Write Amplification in LSM-Trees
Multi-Level vs. Two-Level Compaction
Fast compression with in-place merge sort: A zip merge sorts two SkipLists in-place without blocking read operations. By avoiding copying, zip hashing alleviates the problem of write scaling [32–34] and quickly and efficiently reduces the number of SkipLists to improve read and recovery performance.

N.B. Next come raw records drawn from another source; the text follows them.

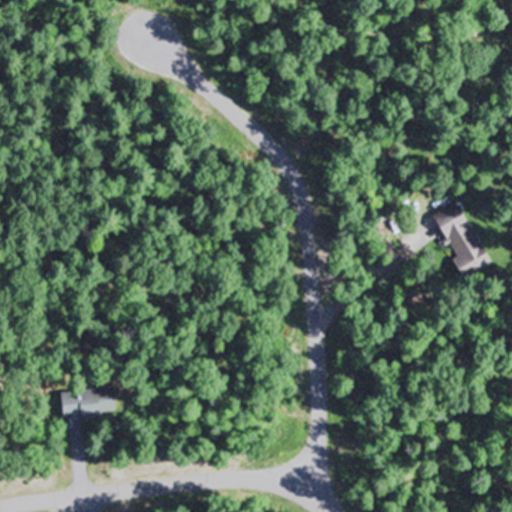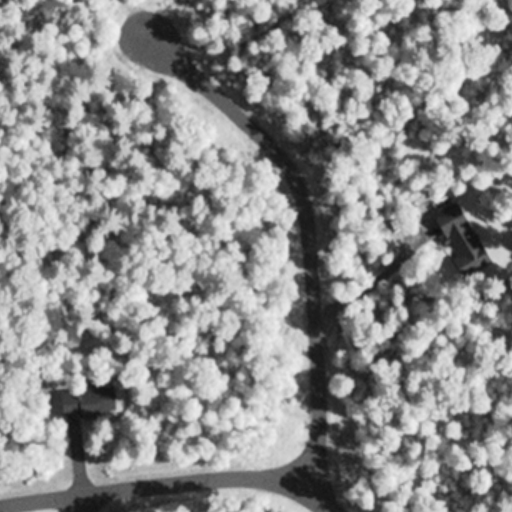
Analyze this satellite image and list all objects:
road: (312, 228)
building: (463, 239)
building: (87, 403)
road: (168, 481)
road: (84, 504)
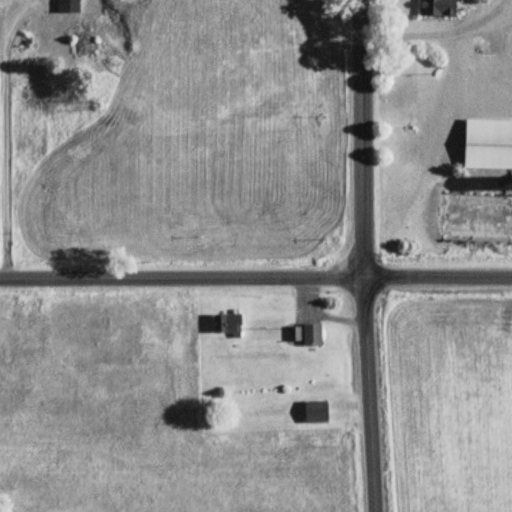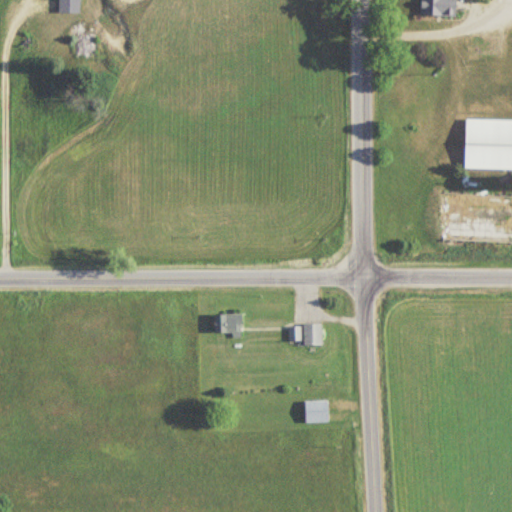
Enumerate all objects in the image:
building: (438, 7)
road: (477, 9)
road: (439, 29)
building: (86, 43)
building: (501, 51)
road: (5, 138)
building: (487, 140)
road: (360, 256)
road: (256, 279)
building: (228, 324)
building: (295, 334)
building: (313, 335)
building: (317, 412)
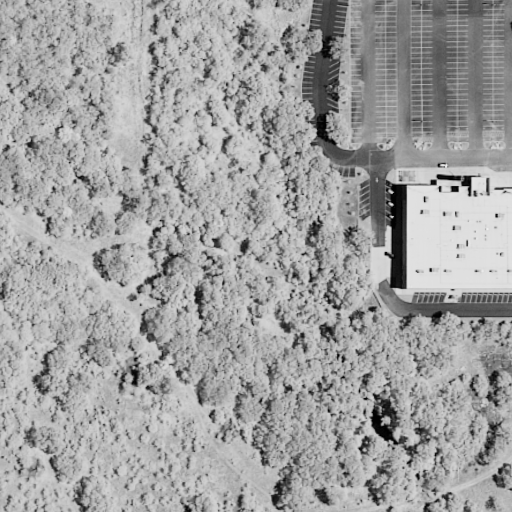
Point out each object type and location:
road: (346, 155)
building: (463, 232)
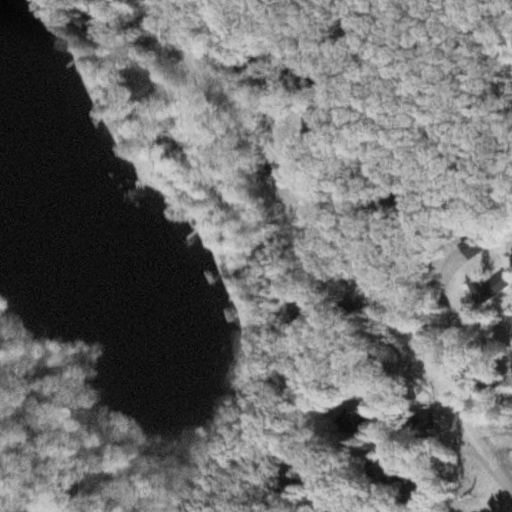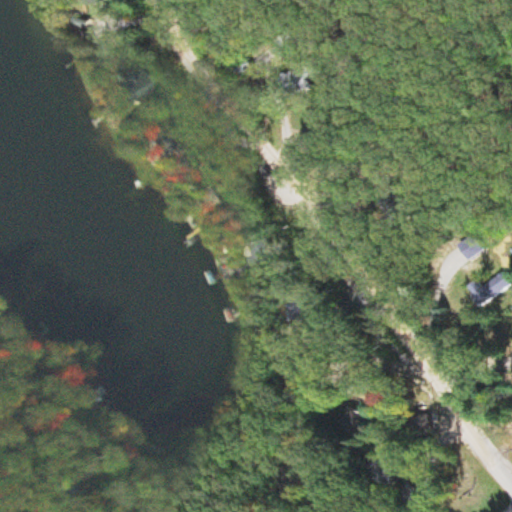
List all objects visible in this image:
building: (309, 82)
road: (340, 232)
building: (495, 291)
building: (360, 423)
road: (500, 508)
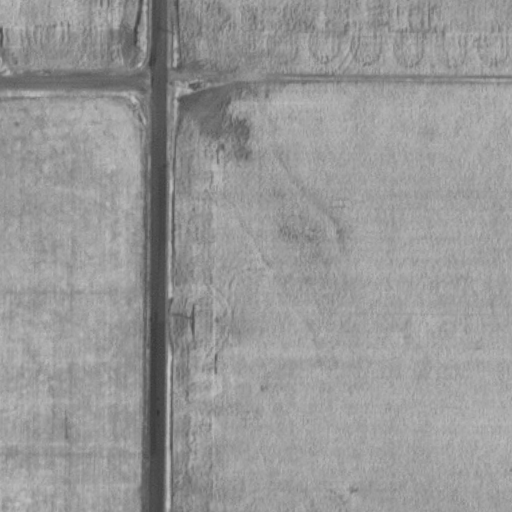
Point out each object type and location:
road: (155, 41)
road: (77, 82)
road: (154, 297)
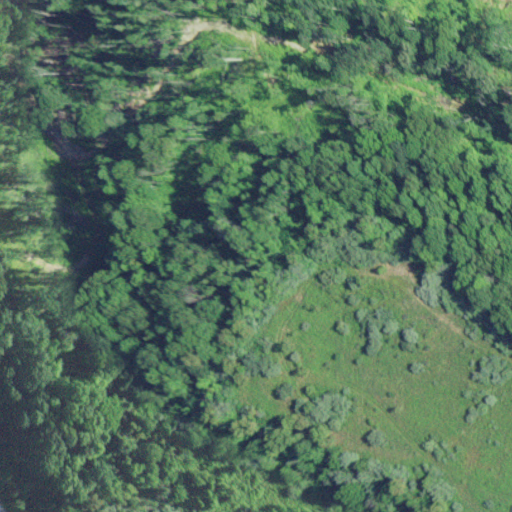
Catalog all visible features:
road: (0, 511)
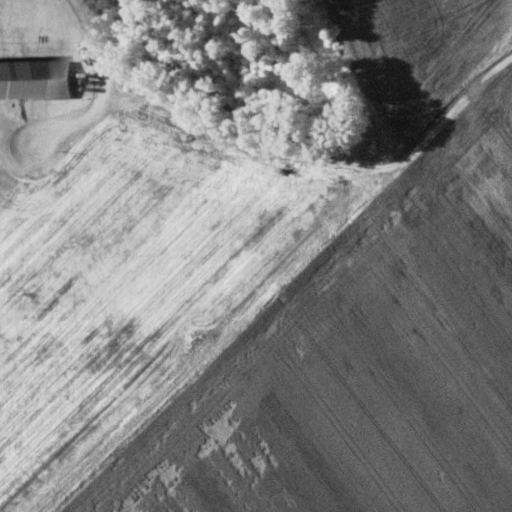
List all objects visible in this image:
building: (35, 78)
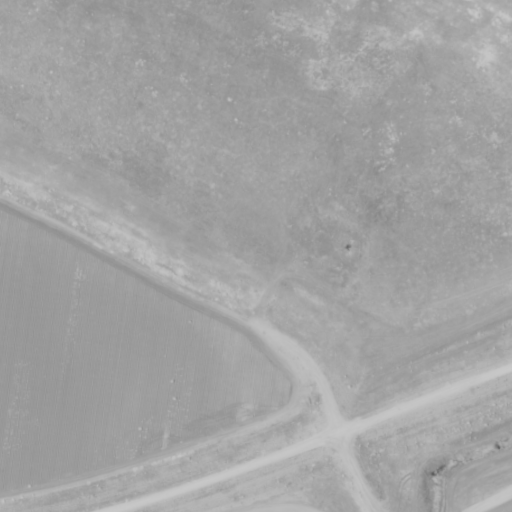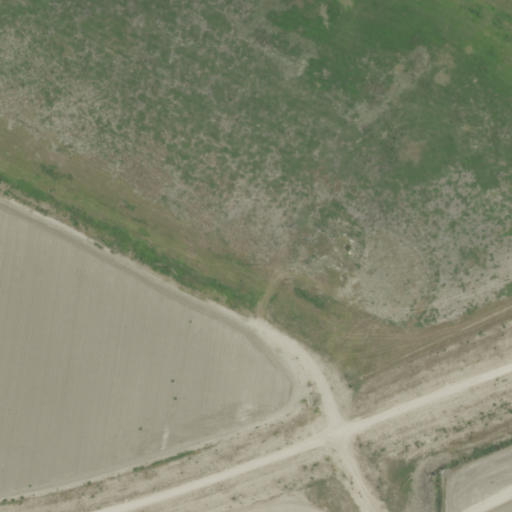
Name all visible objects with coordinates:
road: (313, 446)
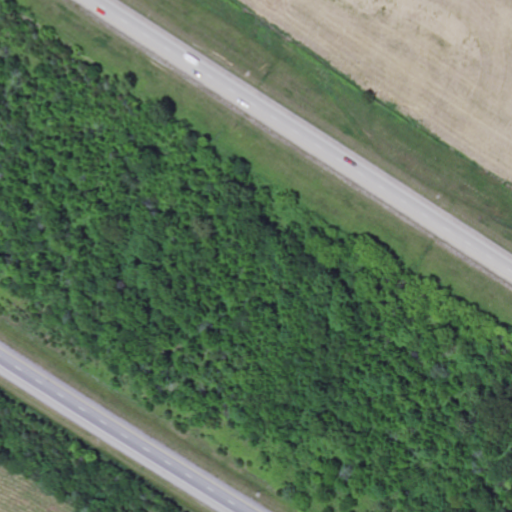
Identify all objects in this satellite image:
road: (299, 136)
road: (121, 436)
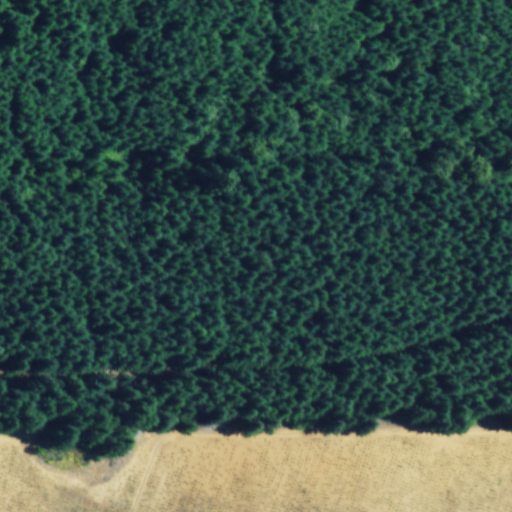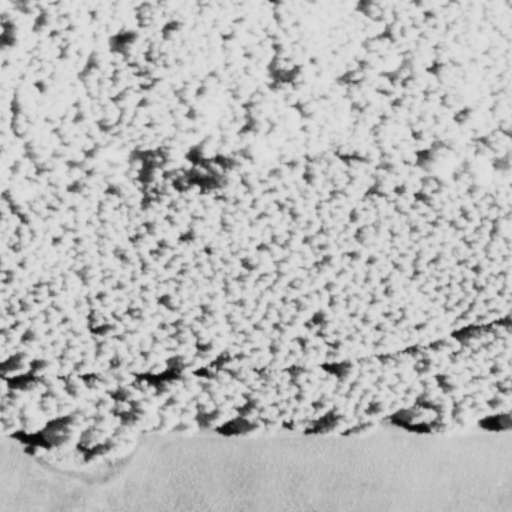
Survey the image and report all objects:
road: (260, 371)
crop: (259, 468)
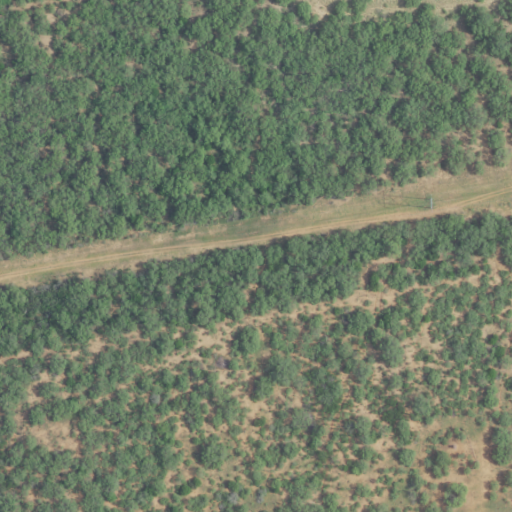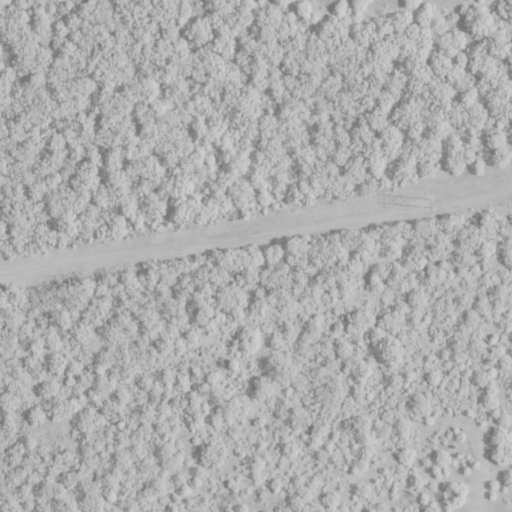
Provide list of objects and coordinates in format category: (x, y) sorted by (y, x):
power tower: (427, 204)
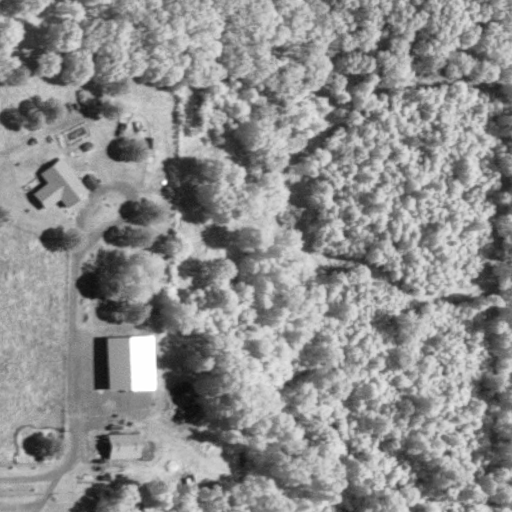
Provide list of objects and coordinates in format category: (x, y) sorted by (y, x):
road: (256, 50)
building: (65, 185)
building: (134, 362)
building: (130, 445)
building: (106, 457)
road: (43, 461)
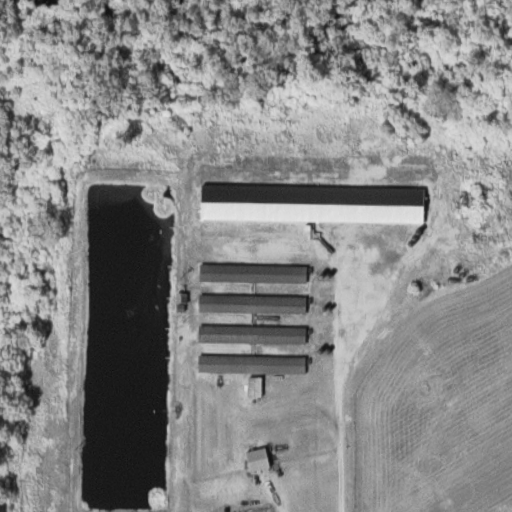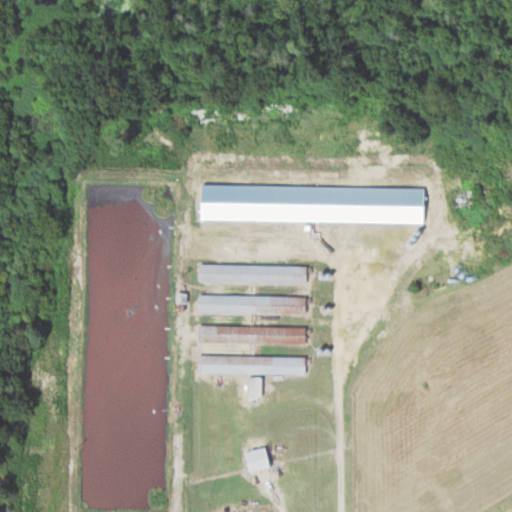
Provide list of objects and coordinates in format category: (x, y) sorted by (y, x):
building: (269, 177)
building: (267, 227)
building: (252, 273)
building: (252, 303)
building: (251, 334)
building: (251, 364)
building: (254, 386)
building: (257, 459)
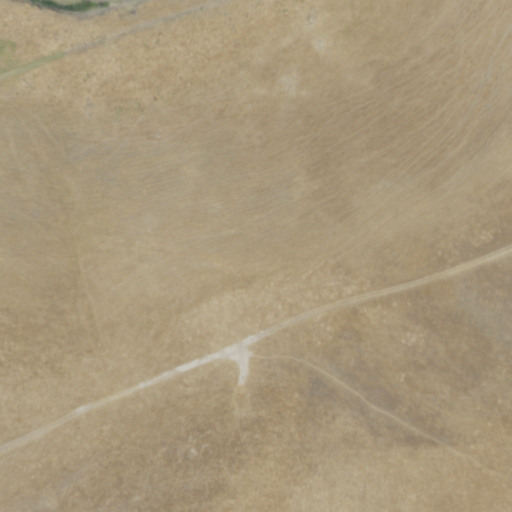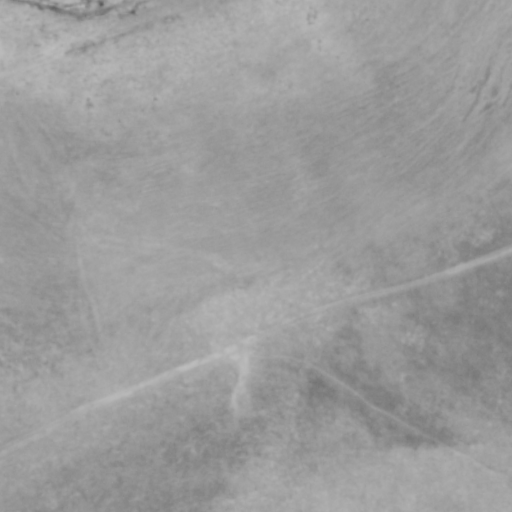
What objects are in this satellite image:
road: (120, 40)
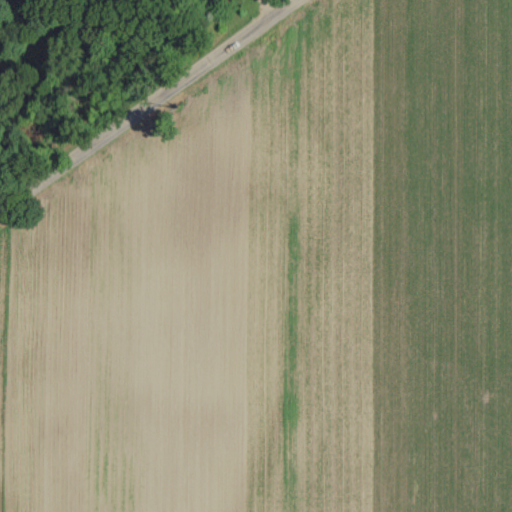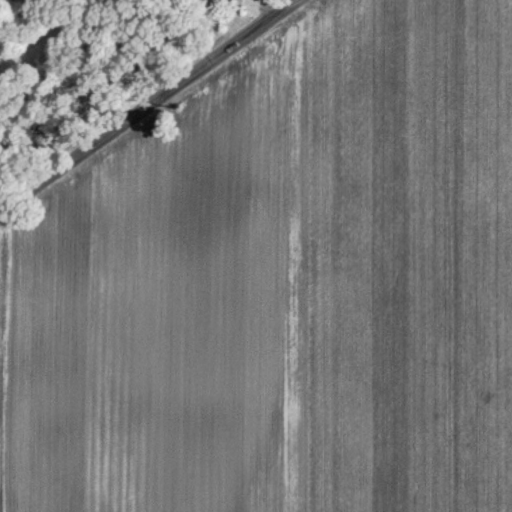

Decoupling Merge-Sort from Flush
Design of ListDB
Three-Level Architecture
Index-Unified Logging
- Conversion of IUL into SkipList
- MemTable Flush without clflush
- Walk-Through Example
- Checkpointing L0 PMTable
Although the log data has now been converted to L0 PMTable elements, the boundary between the log space and the L0 PMTable space (indicated as a thick dotted line in Figure 26a) has not been moved because the pointers of the new L0 PMTable are not guaranteed to be the same are. persistent. Even if L0 PMTables are not saved at all, this will not affect crash consistency, because all elements in allL0PMTables are treated as log data if the system crashes, and the key order of L0 PMTable elements can be reconstructed from the log file. That is, even if IUL does not maintain any L0 PMTable, the Zip compaction persists quickly when merging an L0 PMTable into the L1PMTable, and IUL's recovery time is much shorter than synchronous checkpoints, as will be shown in Section 6.8.
NUMA Effects for SkipList
NUMA-aware Braided SkipList
In contrast, if checkpoint frequency is high, recovery will be fast but sink throughput degrades. Zip compaction, which will be described in Section 6.5, persists pointers fast enough to prevent the number of L0PMTables from growing. Since 7 is greater than 5, the wire moves down again and follows the bottom layer pointer to element 4.
Braided Zipper Compaction
- Scan Phase
- Merge Phase
- Updates and Deletes
- Fragmentation and Garbage Collection
- Linearizability
34: // Extract and apply updates without worrying about NUMA IDs 35: L0_element.next[layer]←rightmost2update[layer].next[layer];. In the next step, shown in Figure 28c, the compression thread sets C0 to the address of E. In the next step, shown in Figure 28d, the compression thread popsC1→E, setsE1toF, and makesC1point toE.
Look-up Cache
There are two linearization points e.search_L0 and e.search_L1 for a reader as it searches L0 and then L1 PMTable in sequence. Since all three cases succeed in finding e, Zipper compression is linearizable, meaning that a read always succeeds in finding an element if the element was inserted by a committed write transaction, regardless of whether the element is in the L0 or L1 PMTable.
Recovery
Evaluation
- Experimental Setup
- Evaluation of Index-Unified Logging
- Evaluation of Braided SkipList
- Putting It All Together
- Recovery Performance
- Comparison with Other Designs
- Comparison with NoveLSM and SLM-DB
- Comparison with Pmem-RocksDB
To mitigate the problem, checkpointing can be performed less frequently, but this increases recovery time (ie, the time to rebuild the checkpointed index and insert log entries into it) as more log entries accumulate. The experiments shown in Figure 37 run on 80 client threads and use the benchmark's default key and value sizes (48-byte string keys and variable-length values ranging from 16 bytes to 10 KB). The workload submits queries according to query arrival. velocity (QPS parameter), which follows a sinusoidal distribution with a noise factor of 0.5. In contrast, Figure 37b shows that the throughput of ListDB follows a sinusoidal distribution, i.e. rate of arrival of queries, without blocking queries.
Summary
Leung, "The Google File System,"in Proceedings of the 19th ACM Symposium on Operating Systems Principles (SOSP), 2003. Better I/O through Byte-adresserable, Persistent Memory,"i Proceedings of the 22nd ACM Symposium on Operating Systems Principles ( SOSP), 2009. Wenisch, "Memory Persistency," i Proceedings of the 41st International Symposium on Computer Architecture (ISCA), 2014, pp.